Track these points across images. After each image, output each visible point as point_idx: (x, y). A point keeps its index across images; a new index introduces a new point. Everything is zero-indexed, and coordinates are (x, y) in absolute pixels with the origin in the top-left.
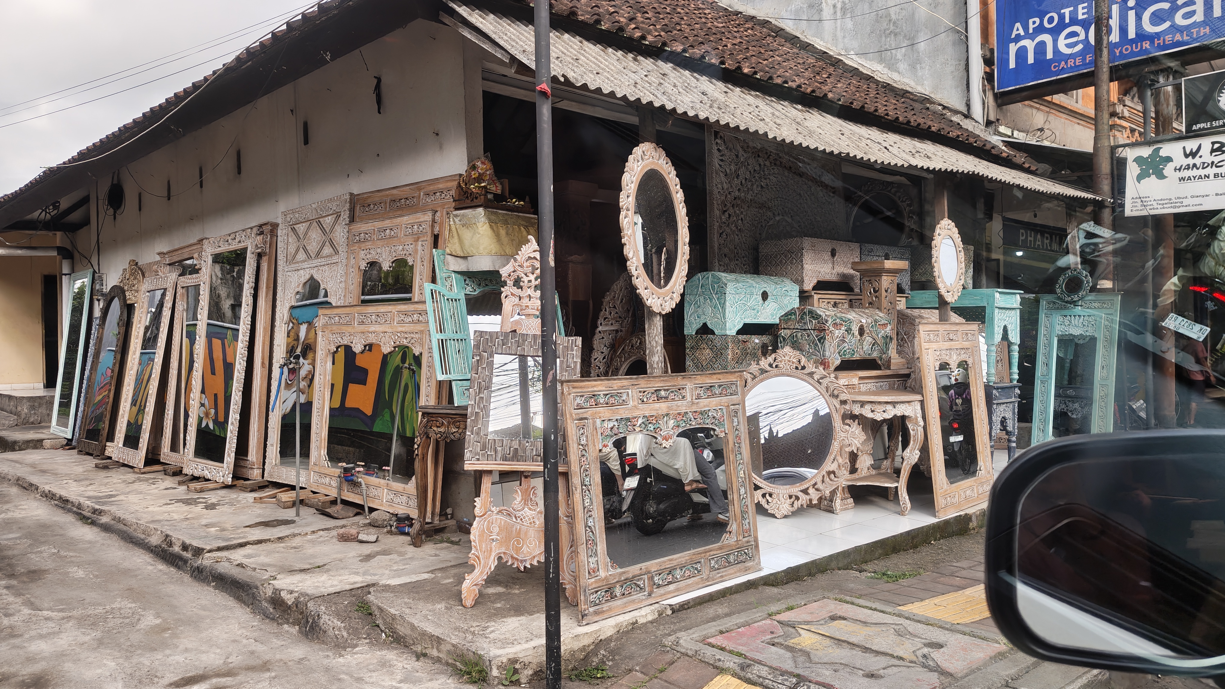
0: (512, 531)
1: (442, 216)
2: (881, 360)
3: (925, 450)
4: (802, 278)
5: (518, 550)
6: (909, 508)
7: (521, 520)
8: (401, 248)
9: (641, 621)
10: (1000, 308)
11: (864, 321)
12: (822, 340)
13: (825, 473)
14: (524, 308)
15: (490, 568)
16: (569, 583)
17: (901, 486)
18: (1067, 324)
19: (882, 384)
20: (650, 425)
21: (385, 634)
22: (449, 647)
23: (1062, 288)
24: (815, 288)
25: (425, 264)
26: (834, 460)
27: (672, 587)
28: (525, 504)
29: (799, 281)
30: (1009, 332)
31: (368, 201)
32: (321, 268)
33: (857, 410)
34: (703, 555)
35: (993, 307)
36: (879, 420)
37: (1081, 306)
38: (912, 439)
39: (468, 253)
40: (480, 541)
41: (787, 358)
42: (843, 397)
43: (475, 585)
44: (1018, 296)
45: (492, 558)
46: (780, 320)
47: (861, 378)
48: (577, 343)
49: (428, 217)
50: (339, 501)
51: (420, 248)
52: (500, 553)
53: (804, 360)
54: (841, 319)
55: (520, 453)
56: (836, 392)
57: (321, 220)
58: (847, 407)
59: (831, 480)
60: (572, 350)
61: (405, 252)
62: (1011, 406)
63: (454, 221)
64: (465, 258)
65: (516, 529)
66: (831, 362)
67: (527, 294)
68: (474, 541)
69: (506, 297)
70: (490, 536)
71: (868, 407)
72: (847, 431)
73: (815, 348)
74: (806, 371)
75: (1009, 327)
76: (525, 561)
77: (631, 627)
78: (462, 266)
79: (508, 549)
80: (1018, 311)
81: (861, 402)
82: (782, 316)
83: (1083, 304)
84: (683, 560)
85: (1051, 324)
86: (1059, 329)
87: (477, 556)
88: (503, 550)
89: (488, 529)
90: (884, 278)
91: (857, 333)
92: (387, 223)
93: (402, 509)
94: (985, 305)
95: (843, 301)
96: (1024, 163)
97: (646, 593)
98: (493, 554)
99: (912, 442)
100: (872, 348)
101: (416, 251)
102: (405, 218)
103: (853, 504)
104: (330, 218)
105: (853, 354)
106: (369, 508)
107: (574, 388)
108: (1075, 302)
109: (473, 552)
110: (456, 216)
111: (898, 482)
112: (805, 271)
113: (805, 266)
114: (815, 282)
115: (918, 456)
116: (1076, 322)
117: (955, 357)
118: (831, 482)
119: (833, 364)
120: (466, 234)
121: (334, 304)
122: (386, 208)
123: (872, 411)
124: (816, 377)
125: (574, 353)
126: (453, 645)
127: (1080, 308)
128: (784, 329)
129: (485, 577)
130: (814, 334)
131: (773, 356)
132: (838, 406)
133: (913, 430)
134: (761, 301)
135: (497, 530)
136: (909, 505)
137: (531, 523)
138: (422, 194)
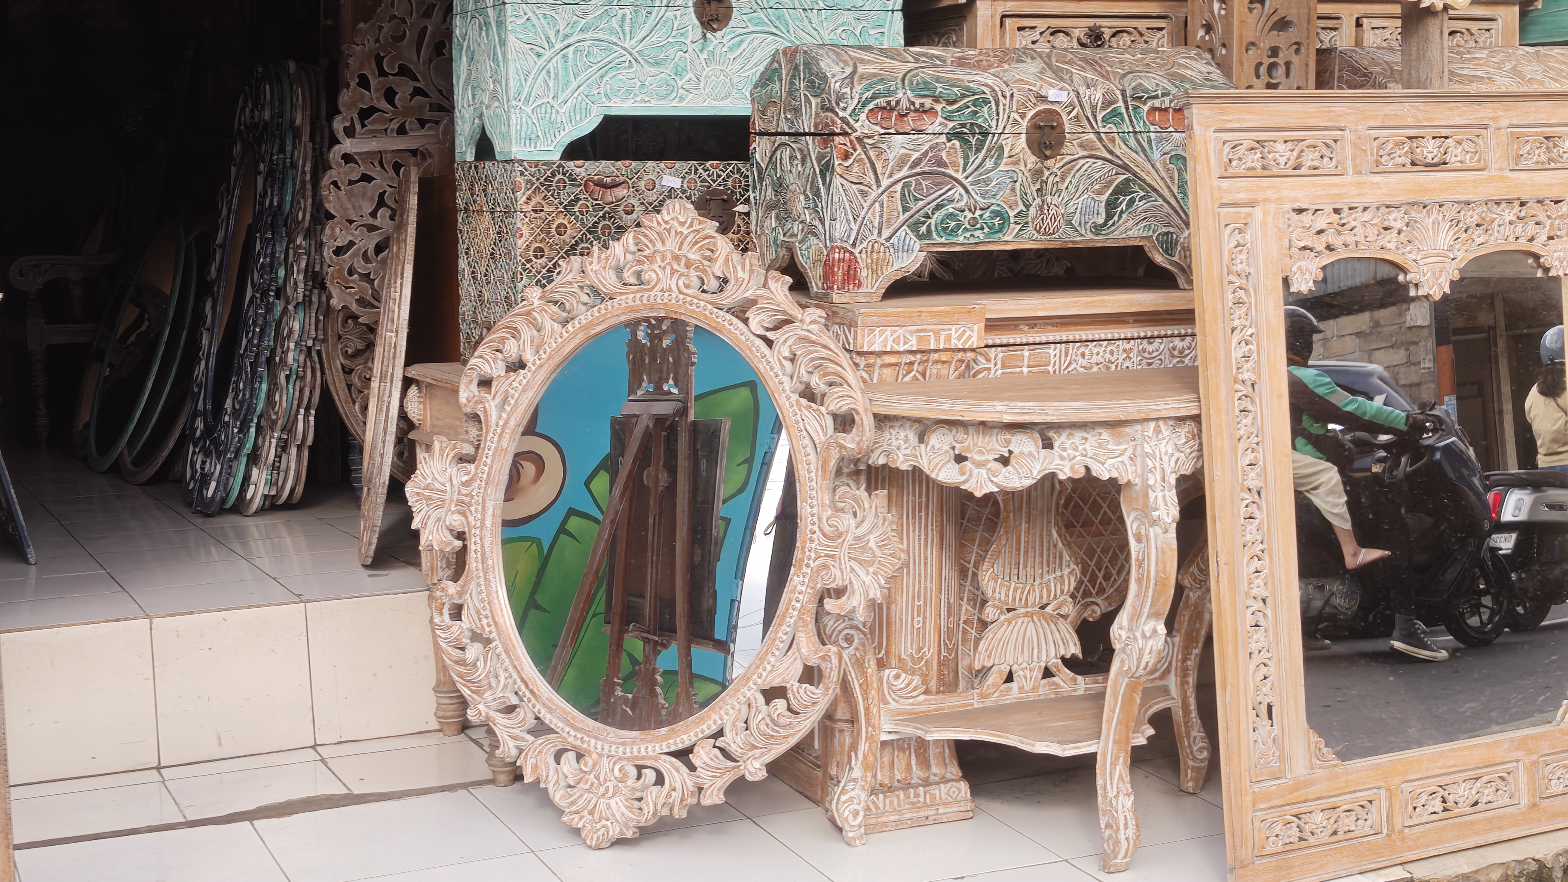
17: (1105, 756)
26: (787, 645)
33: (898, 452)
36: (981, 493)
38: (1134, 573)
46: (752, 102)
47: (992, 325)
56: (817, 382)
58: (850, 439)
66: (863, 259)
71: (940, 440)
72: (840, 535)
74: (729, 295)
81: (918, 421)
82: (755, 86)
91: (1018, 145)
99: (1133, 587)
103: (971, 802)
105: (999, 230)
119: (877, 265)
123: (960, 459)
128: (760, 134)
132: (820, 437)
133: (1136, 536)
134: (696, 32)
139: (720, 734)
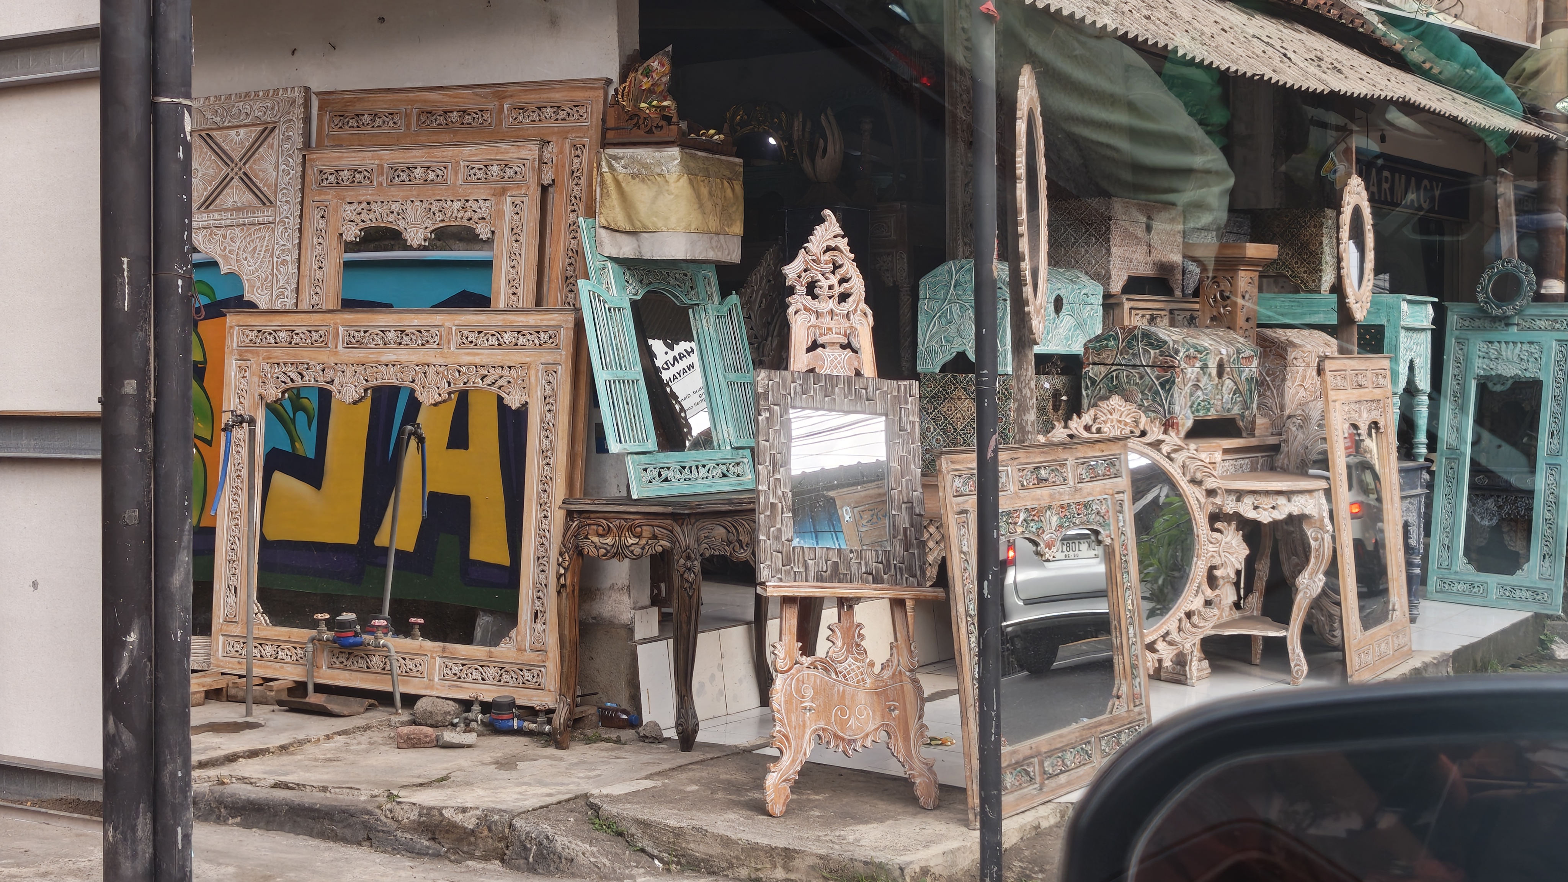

┄┄┄┄┄┄┄┄┄┄┄┄┄┄┄┄┄┄┄┄

■ **TASK REQUIREMENTS**:
Locate every line in the data above that contains the string "these", treating uppercase and lowercase letters as distinct, and reproduce each such line in full.

■ **ANSWER FOR THIS EXERCISE**:
Track these points across images. After each image, output each visible point as point_idx: (x, y). A point keeps its index across images; a new index introduces a new point. Everything is zero-indexed, and coordinates are (x, y) in absolute pixels with the origin in the top-left.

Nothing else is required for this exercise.